Cuando jugaba en el Barcelona, ver a Ronaldinho era el libre acceso a un jardín blindado por su sonrisa inacabable, su toque finísimo y una velocidad acompañada de vaivén y zamba. Muchos goles consignaron el momento al rojo vivo del brasileño. El club se mantuvo en los primeros sitios desplegando un fútbol de bordado artesanal, y alcanzando níveles de popularidad inusitada en el mundo gracias, en parte, a las elaboradas trensas y el vértigo del Dinho. Al mismo tiempo, los Culés lanzaban al mundo a Lionel Messi, antípoda del brasileño, creando un extraordinario contrapunto entre la cadencia, el cambio de ritmo y la inspiración milimétrica, y la velocidad larga, el latigazo y el músculo mental. Sin embargo algo pasó. El brasileño perdió el rumbo entre las lesiones, la displiscencia y todo lo que pudiera aportar el campo de su vida doméstica en su vida deportiva. Perdió terreno y no quiso saber nada de un club que se convirtió muy pronto en su laberinto cretense.

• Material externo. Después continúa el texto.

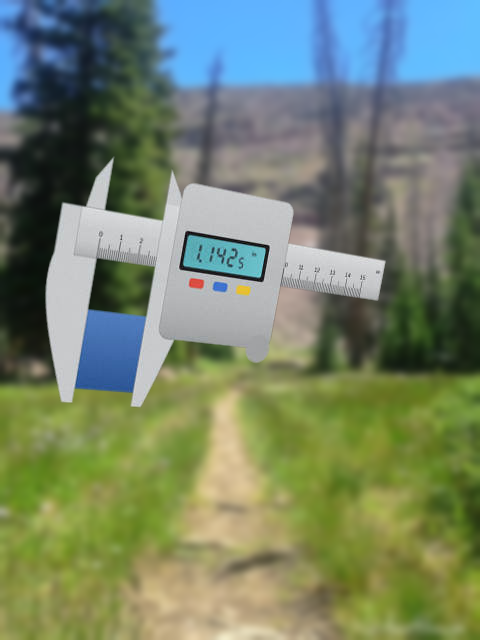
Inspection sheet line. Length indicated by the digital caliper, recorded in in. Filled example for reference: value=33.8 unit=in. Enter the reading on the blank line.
value=1.1425 unit=in
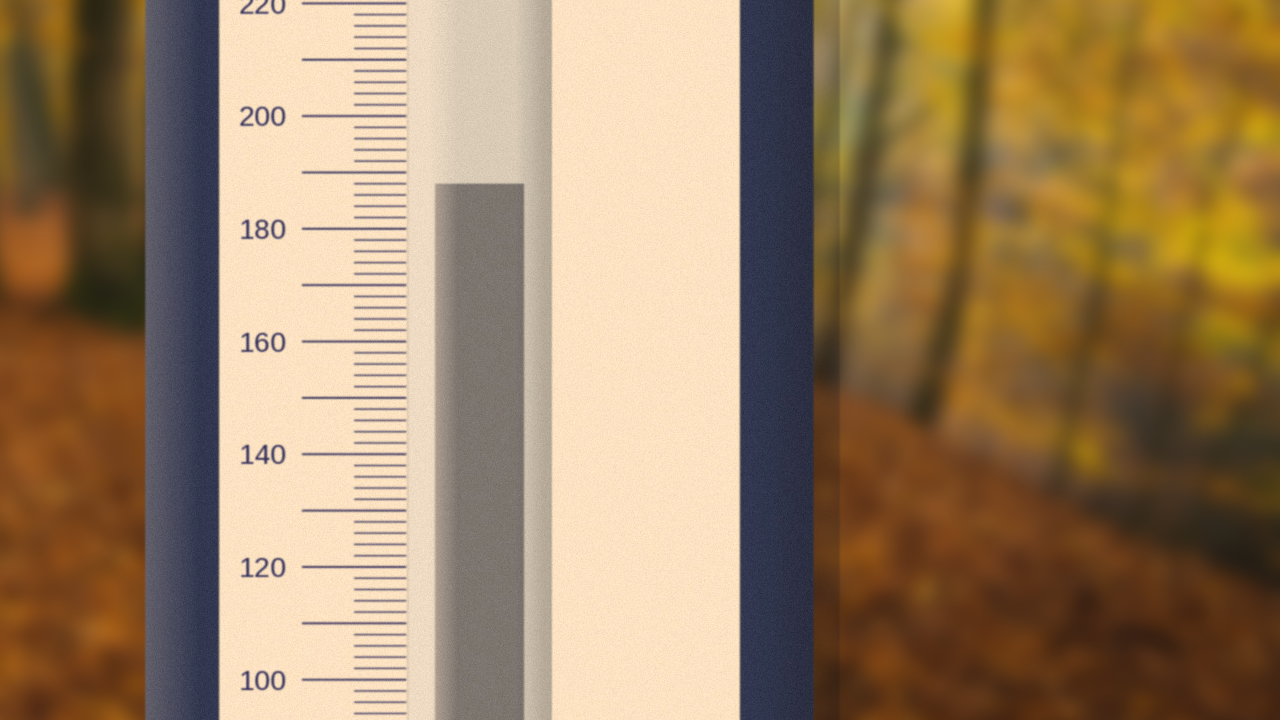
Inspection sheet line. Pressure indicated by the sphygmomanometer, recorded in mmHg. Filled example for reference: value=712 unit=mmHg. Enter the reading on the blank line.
value=188 unit=mmHg
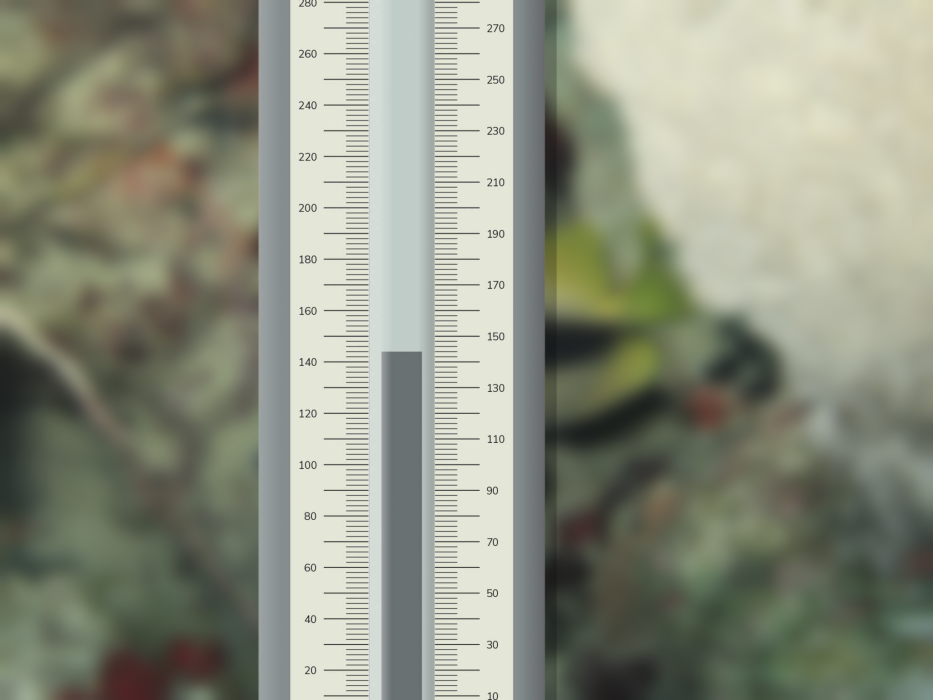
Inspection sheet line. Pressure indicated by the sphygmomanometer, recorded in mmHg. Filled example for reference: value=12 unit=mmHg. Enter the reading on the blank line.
value=144 unit=mmHg
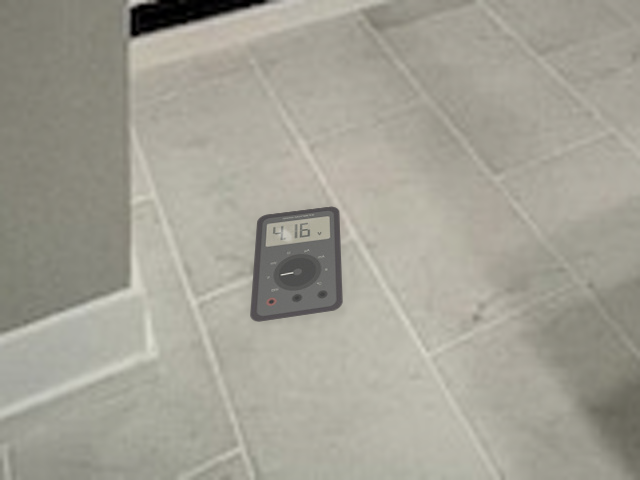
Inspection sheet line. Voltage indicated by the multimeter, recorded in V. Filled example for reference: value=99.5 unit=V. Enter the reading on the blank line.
value=4.16 unit=V
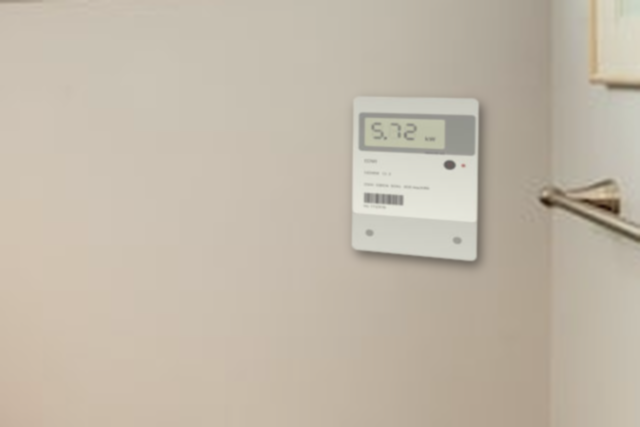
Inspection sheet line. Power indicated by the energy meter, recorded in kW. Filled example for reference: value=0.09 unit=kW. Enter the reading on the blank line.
value=5.72 unit=kW
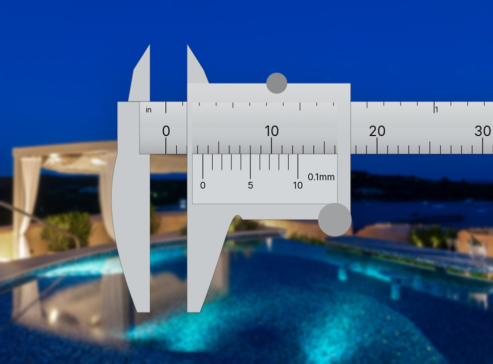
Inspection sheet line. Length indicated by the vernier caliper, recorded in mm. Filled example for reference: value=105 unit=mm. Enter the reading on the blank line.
value=3.5 unit=mm
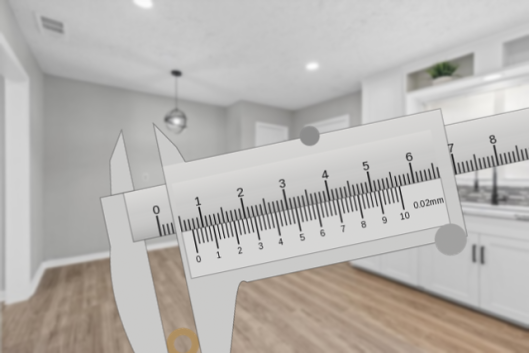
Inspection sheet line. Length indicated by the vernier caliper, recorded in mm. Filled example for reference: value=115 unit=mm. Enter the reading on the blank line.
value=7.5 unit=mm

Sin embargo, llegó a otro club histórico, acostumbrado al reciclaje inteligente de talentos, proclive a coordinar la veteranía con la nueva sangre. Ronaldinho llega al Milán de Carletto Ancelotti con 28 años y una presumible madurez futbolística. Su apego al mundanal ruido de una ciudad que combina lo mismo el Bel Canto que la acelerada vida nocturna puede templar su carácter. El domingo, cuando jugaron contra su archienemigo el Inter, el Divo de Porto Alegre, con un potencial físico lejano de ser el más óptimo, se reinventó. Creó un gol que entre él y Kaká se convirtió en una maravillosa pieza artística de gran formato.
Ojalá el Dinho se crezca al castigo de su propia voluntad rebelde, y llevé lejos un equipo acostumbrado a levantar trofeos como vasos de agua. La combinación de jugadores como Kaká, Pato, Sheva o el Dinho, promete una campaña inmejorable para los rossoneros.